Colorado Congresswoman Diana DeGette today lauded the announcement made by breast cancer foundation Susan G. Komen for the Cure that it planned to rework new policies that prevented it from funding Planned Parenthood. DeGette told the Colorado Independent that the dramatic turnaround, while good news, served mostly to raise wider questions about whether or not the blockbuster charity organization was basing its health-care funding decisions on solid scientific findings.
“I was stunned to find out that Komen announced it had decided to cut funding to Planned Parenthood, which is the largest provider of women’s health care in the country,” DeGette said. “I was pleased when they reversed that decision.
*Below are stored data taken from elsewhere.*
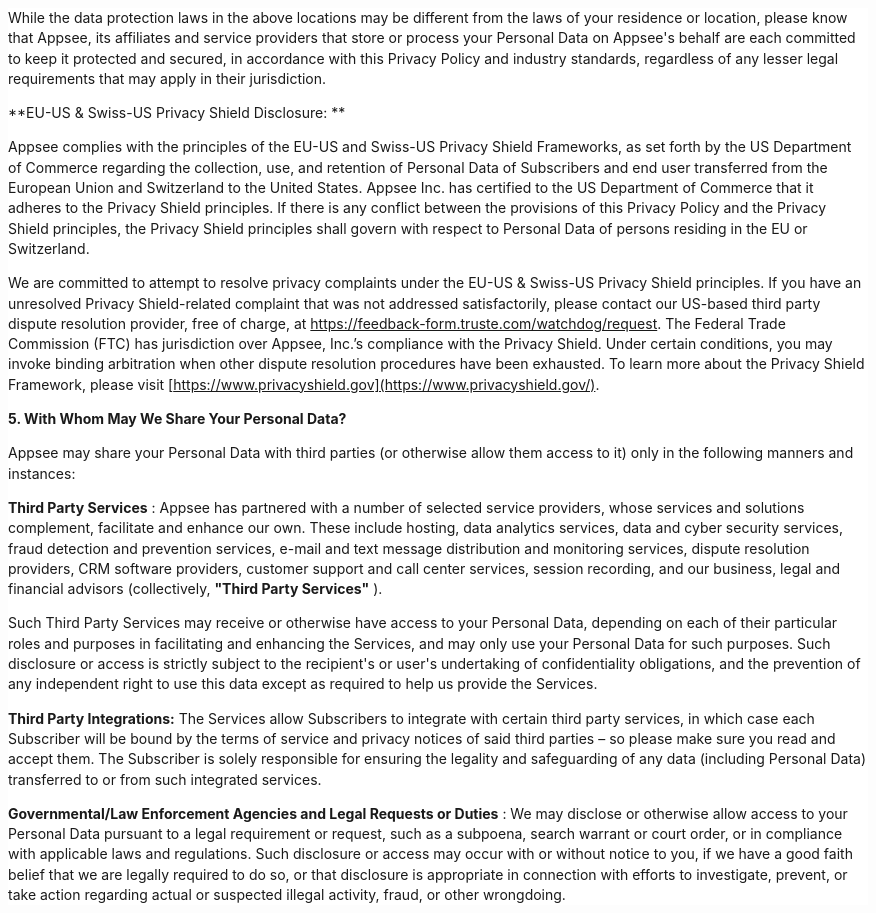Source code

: While the data protection laws in the above locations may be different from the laws of your residence or location, please know that Appsee, its affiliates and service providers that store or process your Personal Data on Appsee's behalf are each committed to keep it protected and secured, in accordance with this Privacy Policy and industry standards, regardless of any lesser legal requirements that may apply in their jurisdiction. 

**EU-US & Swiss-US Privacy Shield Disclosure: **

Appsee complies with the principles of the EU-US and Swiss-US Privacy Shield Frameworks, as set forth by the US Department of Commerce regarding the collection, use, and retention of Personal Data of Subscribers and end user transferred from the European Union and Switzerland to the United States. Appsee Inc. has certified to the US Department of Commerce that it adheres to the Privacy Shield principles. If there is any conflict between the provisions of this Privacy Policy and the Privacy Shield principles, the Privacy Shield principles shall govern with respect to Personal Data of persons residing in the EU or Switzerland. 

We are committed to attempt to resolve privacy complaints under the EU-US & Swiss-US Privacy Shield principles. If you have an unresolved Privacy Shield-related complaint that was not addressed satisfactorily, please contact our US-based third party dispute resolution provider, free of charge, at <https://feedback-form.truste.com/watchdog/request>. The Federal Trade Commission (FTC) has jurisdiction over Appsee, Inc.’s compliance with the Privacy Shield. Under certain conditions, you may invoke binding arbitration when other dispute resolution procedures have been exhausted. To learn more about the Privacy Shield Framework, please visit [https://www.privacyshield.gov](https://www.privacyshield.gov/). 

**5\. With Whom May We Share Your Personal Data?**

Appsee may share your Personal Data with third parties (or otherwise allow them access to it) only in the following manners and instances: 

**Third Party Services** : Appsee has partnered with a number of selected service providers, whose services and solutions complement, facilitate and enhance our own.  These include hosting, data analytics services, data and cyber security services, fraud detection and prevention services, e-mail and text message distribution and monitoring services, dispute resolution providers, CRM software providers, customer support and call center services, session recording, and our business, legal and financial advisors (collectively, **"Third Party Services"** ). 

Such Third Party Services may receive or otherwise have access to your Personal Data, depending on each of their particular roles and purposes in facilitating and enhancing the Services, and may only use your Personal Data for such purposes. Such disclosure or access is strictly subject to the recipient's or user's undertaking of confidentiality obligations, and the prevention of any independent right to use this data except as required to help us provide the Services. 

**Third Party Integrations:** The Services allow Subscribers to integrate with certain third party services, in which case each Subscriber will be bound by the terms of service and privacy notices of said third parties – so please make sure you read and accept them. The Subscriber is solely responsible for ensuring the legality and safeguarding of any data (including Personal Data) transferred to or from such integrated services. 

**Governmental/Law Enforcement Agencies and Legal Requests or Duties** : We may disclose or otherwise allow access to your Personal Data pursuant to a legal requirement or request, such as a subpoena, search warrant or court order, or in compliance with applicable laws and regulations. Such disclosure or access may occur with or without notice to you, if we have a good faith belief that we are legally required to do so, or that disclosure is appropriate in connection with efforts to investigate, prevent, or take action regarding actual or suspected illegal activity, fraud, or other wrongdoing. 
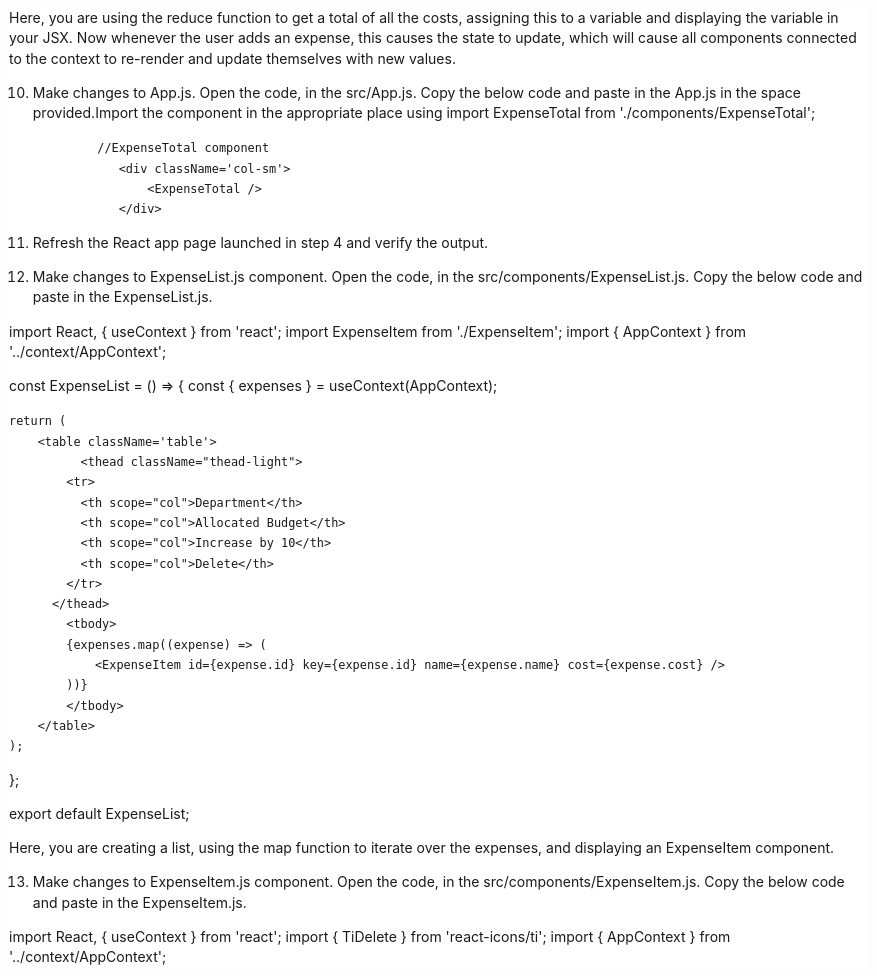 Here, you are using the reduce function to get a total of all the costs, assigning this to a variable and displaying the variable in your JSX.
Now whenever the user adds an expense, this causes the state to update, which will cause all components connected to the context to re-render and update themselves with new values.

10. Make changes to App.js. Open the code, in the src/App.js. Copy the below code and paste in the App.js in the space provided.Import the component in the appropriate place using import ExpenseTotal from './components/ExpenseTotal';

                 //ExpenseTotal component
                    <div className='col-sm'>
                        <ExpenseTotal />
                    </div>

11. Refresh the React app page launched in step 4 and verify the output.

12. Make changes to ExpenseList.js component. Open the code, in the src/components/ExpenseList.js. Copy the below code and paste in the ExpenseList.js.

import React, { useContext } from 'react';
import ExpenseItem from './ExpenseItem';
import { AppContext } from '../context/AppContext';

const ExpenseList = () => {
    const { expenses } = useContext(AppContext);

    return (
        <table className='table'>
              <thead className="thead-light">
            <tr>
              <th scope="col">Department</th>
              <th scope="col">Allocated Budget</th>
              <th scope="col">Increase by 10</th>
              <th scope="col">Delete</th>
            </tr>
          </thead>
            <tbody>
            {expenses.map((expense) => (
                <ExpenseItem id={expense.id} key={expense.id} name={expense.name} cost={expense.cost} />
            ))}
            </tbody>
        </table>
    );
};

export default ExpenseList;

Here, you are creating a list, using the map function to iterate over the expenses, and displaying an ExpenseItem component.

13. Make changes to ExpenseItem.js component. Open the code, in the src/components/ExpenseItem.js. Copy the below code and paste in the ExpenseItem.js.

import React, { useContext } from 'react';
import { TiDelete } from 'react-icons/ti';
import { AppContext } from '../context/AppContext';

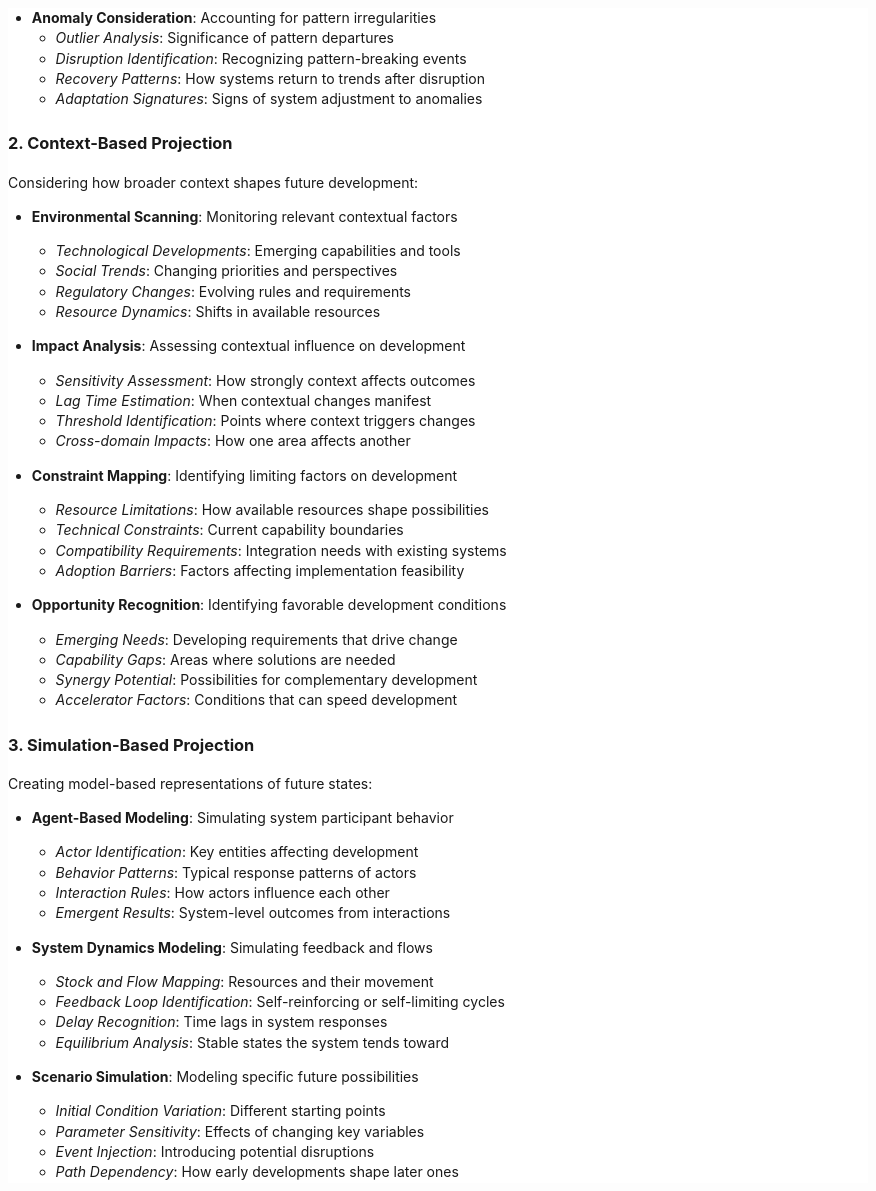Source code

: - **Anomaly Consideration**: Accounting for pattern irregularities
  - *Outlier Analysis*: Significance of pattern departures
  - *Disruption Identification*: Recognizing pattern-breaking events
  - *Recovery Patterns*: How systems return to trends after disruption
  - *Adaptation Signatures*: Signs of system adjustment to anomalies

### 2. Context-Based Projection

Considering how broader context shapes future development:

- **Environmental Scanning**: Monitoring relevant contextual factors
  - *Technological Developments*: Emerging capabilities and tools
  - *Social Trends*: Changing priorities and perspectives
  - *Regulatory Changes*: Evolving rules and requirements
  - *Resource Dynamics*: Shifts in available resources

- **Impact Analysis**: Assessing contextual influence on development
  - *Sensitivity Assessment*: How strongly context affects outcomes
  - *Lag Time Estimation*: When contextual changes manifest
  - *Threshold Identification*: Points where context triggers changes
  - *Cross-domain Impacts*: How one area affects another

- **Constraint Mapping**: Identifying limiting factors on development
  - *Resource Limitations*: How available resources shape possibilities
  - *Technical Constraints*: Current capability boundaries
  - *Compatibility Requirements*: Integration needs with existing systems
  - *Adoption Barriers*: Factors affecting implementation feasibility

- **Opportunity Recognition**: Identifying favorable development conditions
  - *Emerging Needs*: Developing requirements that drive change
  - *Capability Gaps*: Areas where solutions are needed
  - *Synergy Potential*: Possibilities for complementary development
  - *Accelerator Factors*: Conditions that can speed development

### 3. Simulation-Based Projection

Creating model-based representations of future states:

- **Agent-Based Modeling**: Simulating system participant behavior
  - *Actor Identification*: Key entities affecting development
  - *Behavior Patterns*: Typical response patterns of actors
  - *Interaction Rules*: How actors influence each other
  - *Emergent Results*: System-level outcomes from interactions

- **System Dynamics Modeling**: Simulating feedback and flows
  - *Stock and Flow Mapping*: Resources and their movement
  - *Feedback Loop Identification*: Self-reinforcing or self-limiting cycles
  - *Delay Recognition*: Time lags in system responses
  - *Equilibrium Analysis*: Stable states the system tends toward

- **Scenario Simulation**: Modeling specific future possibilities
  - *Initial Condition Variation*: Different starting points
  - *Parameter Sensitivity*: Effects of changing key variables
  - *Event Injection*: Introducing potential disruptions
  - *Path Dependency*: How early developments shape later ones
But I am concerned about how Komen is making its decisions.”
DeGette explained that she has had concerns about Komen decision-making for a while and that its perilous up-and-down journey through some of the murkier reaches of the abortion-politics swamp this week demonstrated confusion at the heart of the organization.
“As the attacks on Planned Parenthood [in Congress] revved up last year, Komen was touting the fact that it didn’t support stem cell research, even though they know stem cell research shows great potential to treat breast cancer.”
DeGette elaborated that thought in a release sent out minutes ago.
I have grave concerns that last fall, seemingly during the same time they decided to change [the funding policy to cut off Planned Parenthood], Komen also enacted a new policy of refusing to fund the pursuit of lifesaving ethical embryonic stem cell research (ESC), despite a history of recognizing its great potential. Given the massive resources of their organization and the great potential of ESC [to bolster] breast cancer treatment and [the search for] cures, it is deeply disturbing that Komen has turned its back on this research because of the same political pressures that led them to the original Planned Parenthood decision.
A politically-motivated grant process has no place in the pursuit of life-saving screenings, treatments, and research.
DeGette has long been an advocate for stem cell research and re-introduced her Stem Cell Research Advancement Act last year. The act passed the House and Senate years ago but fell victim to a George W. Bush veto. The legislation would establish a more permanent legal framework in which scientists could conduct stem cell research without being subject to the start-and-stop political pressures that shape life on Capitol Hill.
DeGette said she was “very glad” that Colorado’s Komen affiliates “stood up for science-based care” when they asked to be excluded from — and when Aspen Komen rejected altogether– the ban on funding Planned Parenthood and did so based on the statistically proven vital work Planned Parenthood of the Rocky Mountains has done over the years to detect and head-off breast cancer among thousands of Coloradans with severely limited health care options.
DeGette said the Komen story this week was a wake-up call.
“I can’t tell you, we had such an outcry. My website and Facebook accounts were just full of messages,” she said.
“My daughter is 22 and she said this was the first time in her life she donated to Planned Parenthood. People need to be assured this major organization [Komen] is making science-based decisions.
DeGette said it was clear this week’s funding flap was part of a larger messaging battle.
“You know I sit on the Stearns committee doing the investigation into Planned Parenthood,” DeGette said, referring to the Planned Parenthood audit called by Florida anti-abortion Rep. Cliff Stearns and based on a mostly debunked Americans United for Life report on alleged Planned Parenthood misdeeds and corruption. The Stearns investigation was the reason Komen initially gave for throwing Planned Parenthood off its funding rolls.
“Listen, some Republicans in Congress have had a vendetta against Planned Parenthood for years, but 97 percent of what that organization does is well-women visits. For many of those women all over the country these are the only type of annual checkups they receive. There is no public tax money being spent on abortion and abortion is a small part of Planned Parenthood’s mission.
“I have been saying for years that these lawmakers don’t just oppose abortion. They oppose birth control and disease prevention for women. It’s the 21st century and we’re arguing about birth control?
“A lot of Americans woke up this week and said, ‘wow, the GOP agenda really is extreme. It’s about opposing contraception and mammography.’
“We want Komen to get back to science-based funding decisions”
DeGette is the head of the congressional Pro-Choice Caucus and has been a lead critic of the attacks on Planned Parenthood launched on Capitol Hill this year. Together with California Rep. Henry Waxman, she denounced the Stearns investigation as “unwarranted” and as a legalistic cover to “harass and shut down an organization simply because Republicans disagree with the work that it does.”